Depuis quelques jours, les pays membres des BRICS + se réunissent à Kazan en Russie. Espace informel de pays émergents et de nouvelles puissances régionales, il se réunit à l’heure d’une mondialisation de plus en plus instable. Quelques semaines après le traditionnel rendez-vous de l’Assemblée générale des Nations Unies, il démontre à quel point les espaces de multilatéralisme et d’échange sans les pays occidentaux se multiplient.
Deux éléments symbolisent ce sommet. D’une part, en accueillant la réunion où presque tous les Etats membres sont représentés par leur chef d’Etat, la Russie de Vladimir Poutine démontre qu’elle n’est pas isolée sur la scène internationale. Le chef du Kremlin a pourtant un mandat d’arrêt international de la Cour Pénale Internationale contre lui pour crimes de guerre commis en Ukraine. D’autre part, c’est le premier sommet depuis l’élargissement de cet espace : les nouveaux membres que sont l’Egypte, l’Ethiopie, les Emirats Arabes Unis, l’Arabie Saoudite et l’Iran donnent plus de visibilité à ce groupe. Représentant presque 50% de la population mondiale et 35% du PIB global, ce forum gagne un poids certain.
D’autres Etats souhaitent le rejoindre mais le processus a été stoppé en raison d’un nombre trop important de demandes. Fait notable, la Turquie, membre de l’OTAN et deuxième armée de l’Alliance, se positionne parmi les futurs candidats.
Est-ce vraiment un conglomérat d’une alliance anti-occidentale, d’un Sud global qui retrouverait une voie tiers-mondiste ?
La réalité est toute autre. A l’heure de la fin de l’hégémonie étatsunienne, chacun des membres des BRICS + trouve ici une opportunité pour avancer ses intérêts propres.
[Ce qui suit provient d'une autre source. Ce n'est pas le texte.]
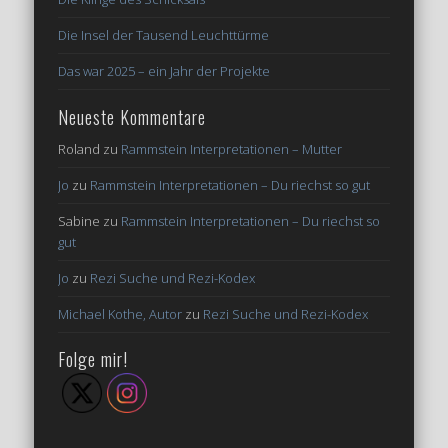
Die Insel der Tausend Leuchttürme
Das war 2025 – ein Jahr der Projekte
Neueste Kommentare
Roland
zu
Rammstein Interpretationen – Mutter
Jo
zu
Rammstein Interpretationen – Du riechst so gut
Sabine
zu
Rammstein Interpretationen – Du riechst so
gut
Jo
zu
Rezi Suche und Rezi-Kodex
Michael Kothe, Autor
zu
Rezi Suche und Rezi-Kodex
Folge mir!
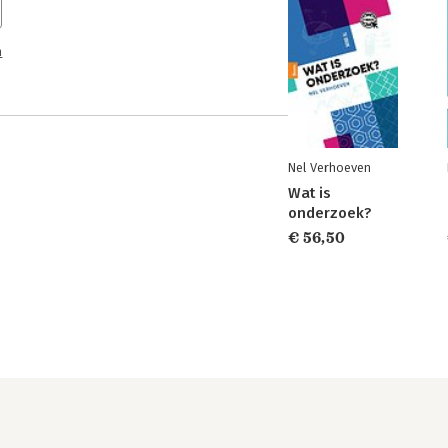
n
Nel Verhoeven
Wat is
onderzoek?
€ 56,50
Plus que du multilatéralisme, c’est de multi alignement dont il faudrait parler. L’Inde en est le meilleur exemple. En tension régulière avec la Chine, ces deux puissances en expansion se retrouvent par des intérêts communs dans ce club qu’ils ont co-fondé. L’Inde est à la fois liée à la Russie par ses échanges militaires ou de blé, contournant les sanctions occidentales contre Moscou mais se positionne avec d’autres pays asiatiques et occidentaux contre la Chine. Les Etats dialoguent avec des intérêts divergents mais des projets communs en même temps.
Ils contestent leur manque de représentativité dans les instances internationales notamment au sein du Fonds Monétaire International qui demandent par ailleurs des contreparties trop lourdes en termes de réformes économiques.
C’est la Nouvelle Banque de Développement (NBD), créée en 2014 et présidée par la proche de Lula, Dilma Roussef, qui semble le point le plus avancé de ce forum international et qui attire d’autres Etats. En prêtant à des taux abordables, sans contrepartie de réforme, l’institution financière est jugée attractive. Il s’agit aussi de réduire la place du dollar dans les échanges internationaux et donc vis-à-vis de Washington et des grandes institutions financières. Tous les membres de l’institution ne sont pas d’accord sur les principes alternatifs à ceux du FMI mais ils posent l’idée d’une utilisation de l’argent au service de leurs besoins respectifs. Certains pensent qu’il faudrait créer une monnaie commune quand d’autres évoquent une monnaie virtuelle de type écu qui serait une base de transaction avec les devises locales. Mais si l’exigence de mener des projets souverains est légitime, le fait que la dimension écologique ou d’une autre utilisation de l’argent soient absentes des projets démontre que l’architecture des BRICS n’est pas pour le moment une alternative progressiste.
Quoi qu’il en soit ce type de coopération se renforce parce que l’ordre international tel qu’il est ne satisfait pas les Etats qui prennent une place croissante dans les échanges internationaux.
Cela devrait interroger les puissances occidentales et leurs alliés en Asie ou dans le Pacifique. Le fait que la Russie, agresseuse de l’Ukraine, accueille l’événement démontre que le double standard a laissé des traces sur la scène internationale.
Les BRICS et d’autres espaces internationaux se déploieront tant qu’il n’y aura pas une refondation des institutions internationales.